Records from a data collection

········

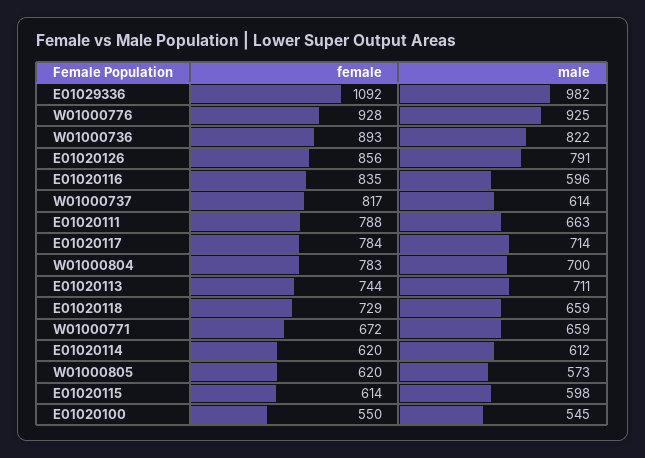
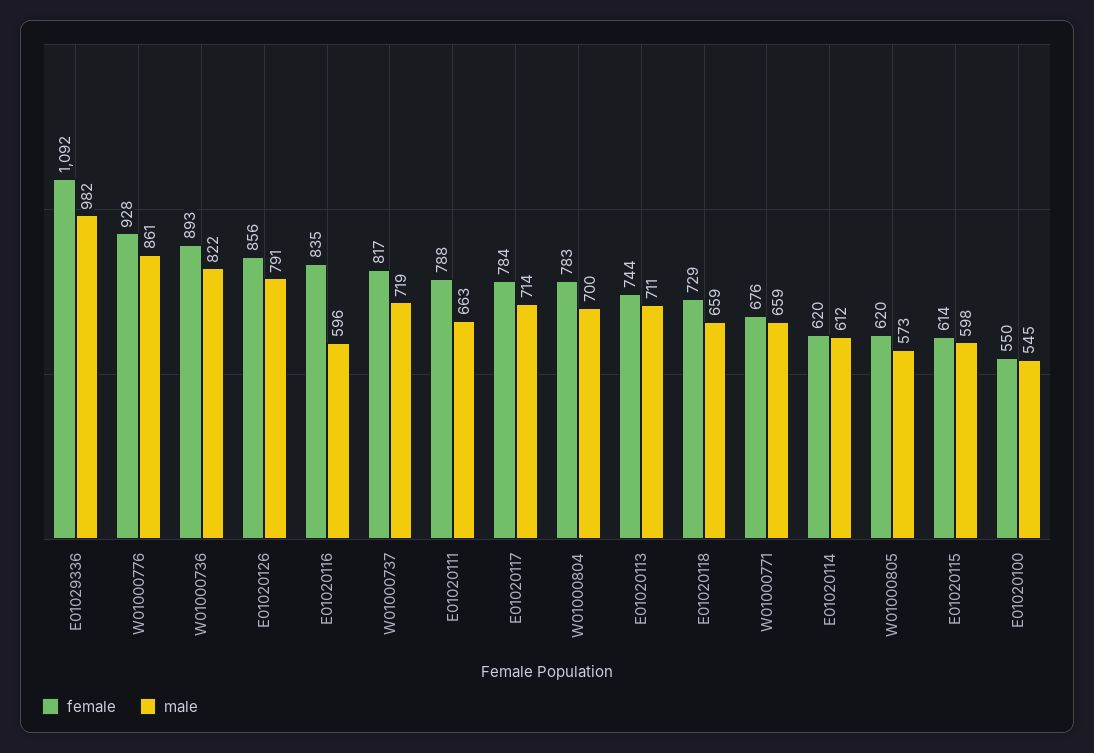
male, W01000776: 925 -> 861
male, W01000737: 614 -> 719
female, W01000771: 672 -> 676

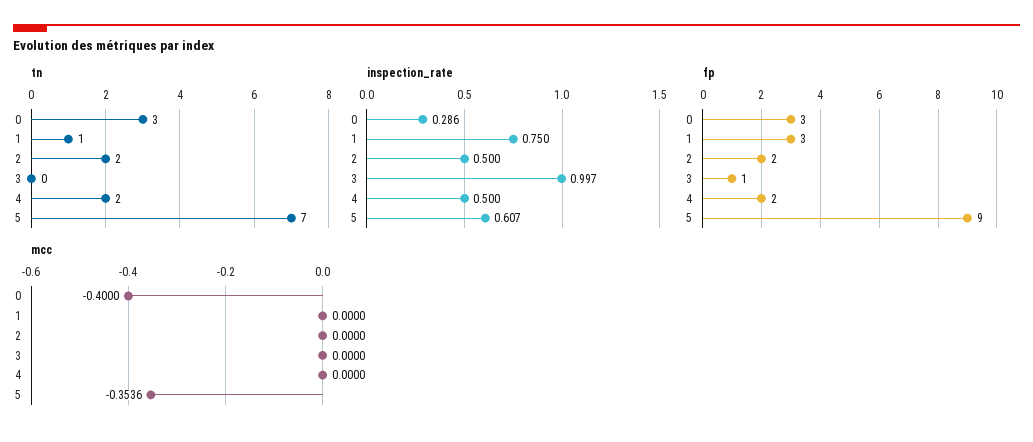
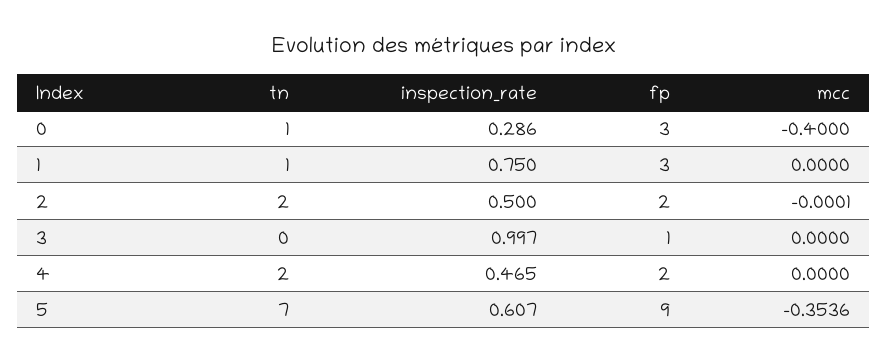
tn, 0: 3 -> 1
inspection_rate, 4: 0.5 -> 0.465
mcc, 2: 0 -> -0.0001

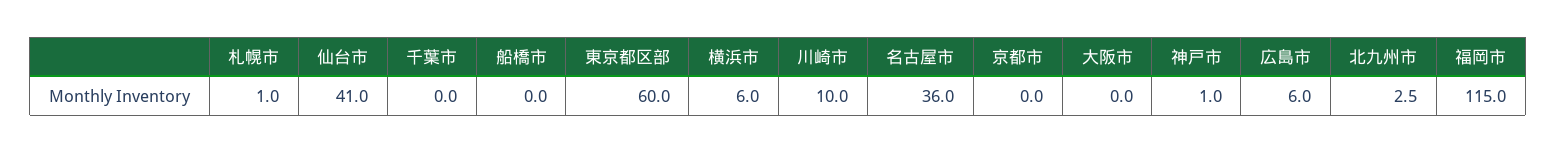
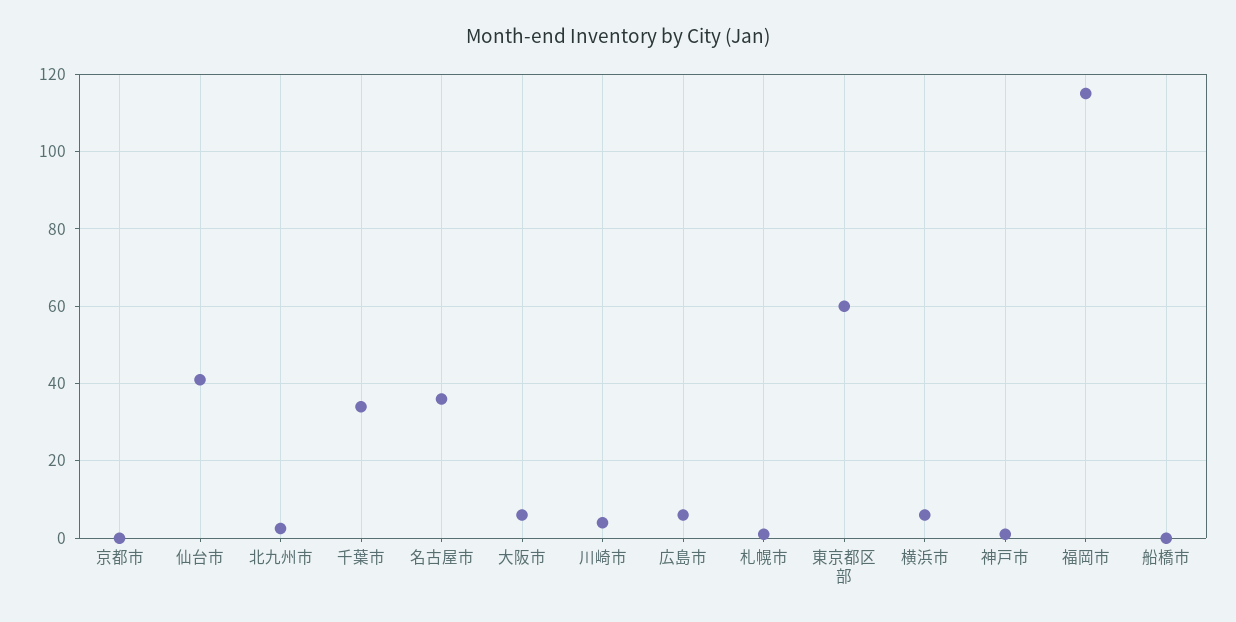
千葉市: 0 -> 34
川崎市: 10 -> 4
大阪市: 0 -> 6

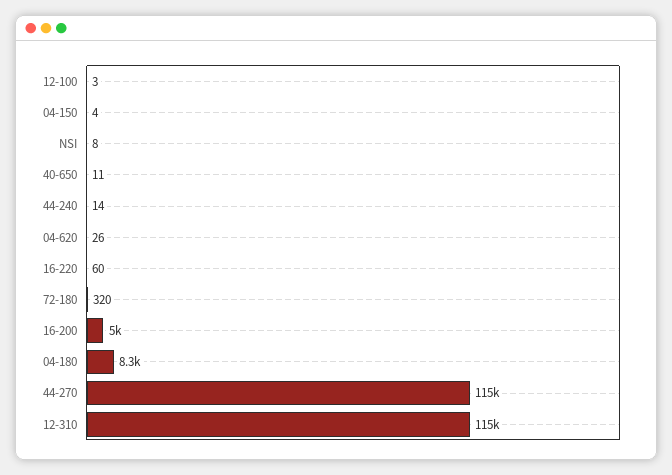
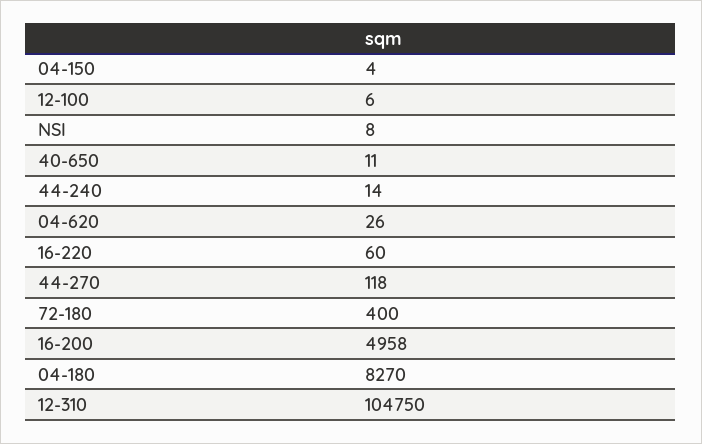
12-100: 3 -> 6
72-180: 320 -> 400
44-270: 115000 -> 118
12-310: 115000 -> 104750

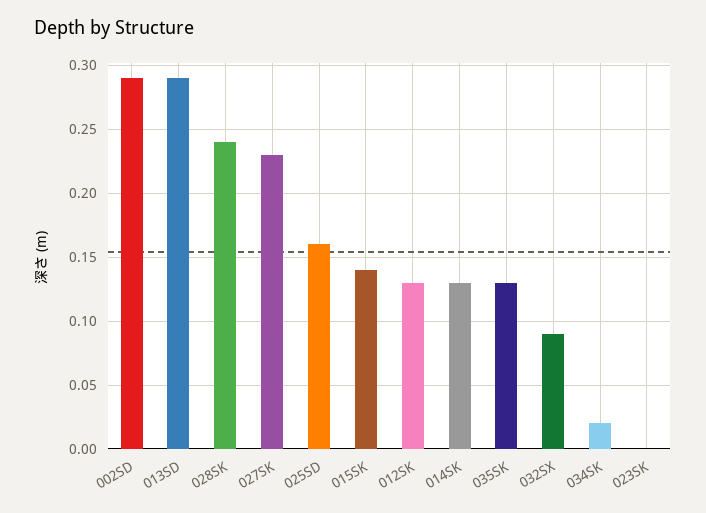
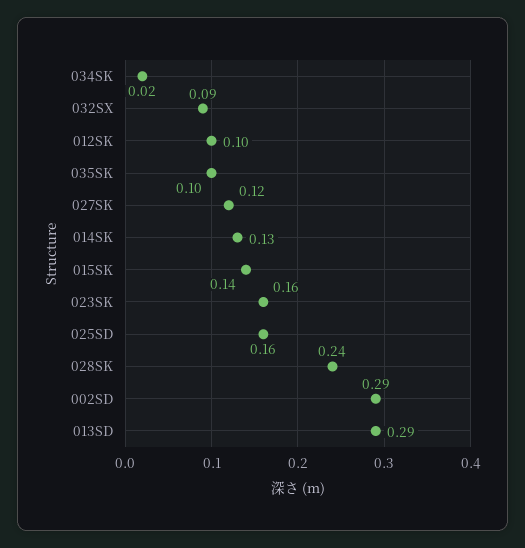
027SK: 0.23 -> 0.12
012SK: 0.13 -> 0.1
035SK: 0.13 -> 0.1
023SK: 0 -> 0.16

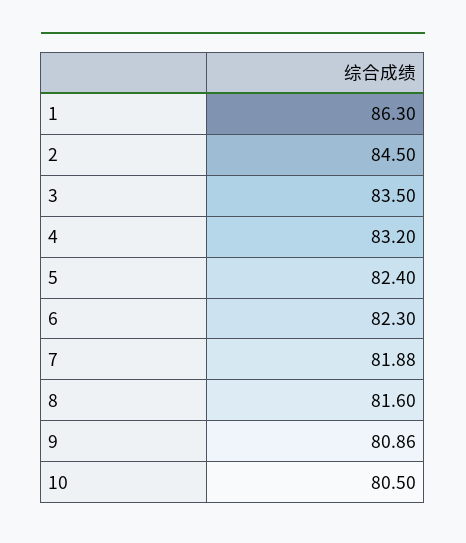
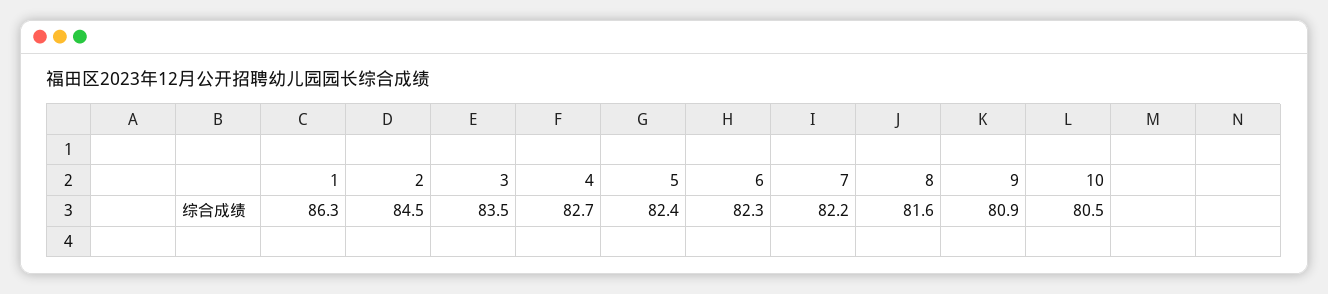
4: 83.2 -> 82.7
7: 81.88 -> 82.2

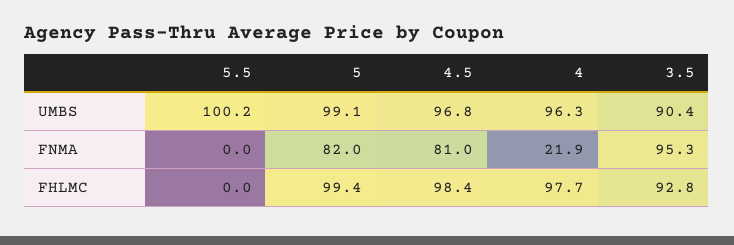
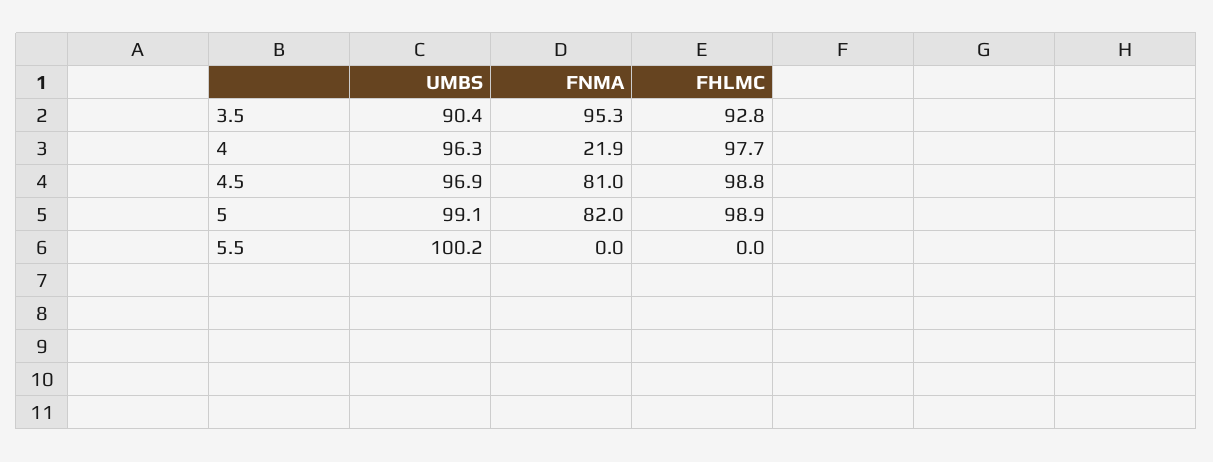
4.5, UMBS: 96.8 -> 96.9
5, FHLMC: 99.4 -> 98.9
4.5, FHLMC: 98.4 -> 98.8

········

> **Description of the task**:
Each entry is to be written out again word for word, and any pictures are to be omitted.

> **Expected output**:
male, W01000776: 925 -> 861
male, W01000737: 614 -> 719
female, W01000771: 672 -> 676

tn, 0: 3 -> 1
inspection_rate, 4: 0.5 -> 0.465
mcc, 2: 0 -> -0.0001

千葉市: 0 -> 34
川崎市: 10 -> 4
大阪市: 0 -> 6

12-100: 3 -> 6
72-180: 320 -> 400
44-270: 115000 -> 118
12-310: 115000 -> 104750

027SK: 0.23 -> 0.12
012SK: 0.13 -> 0.1
035SK: 0.13 -> 0.1
023SK: 0 -> 0.16

4: 83.2 -> 82.7
7: 81.88 -> 82.2

4.5, UMBS: 96.8 -> 96.9
5, FHLMC: 99.4 -> 98.9
4.5, FHLMC: 98.4 -> 98.8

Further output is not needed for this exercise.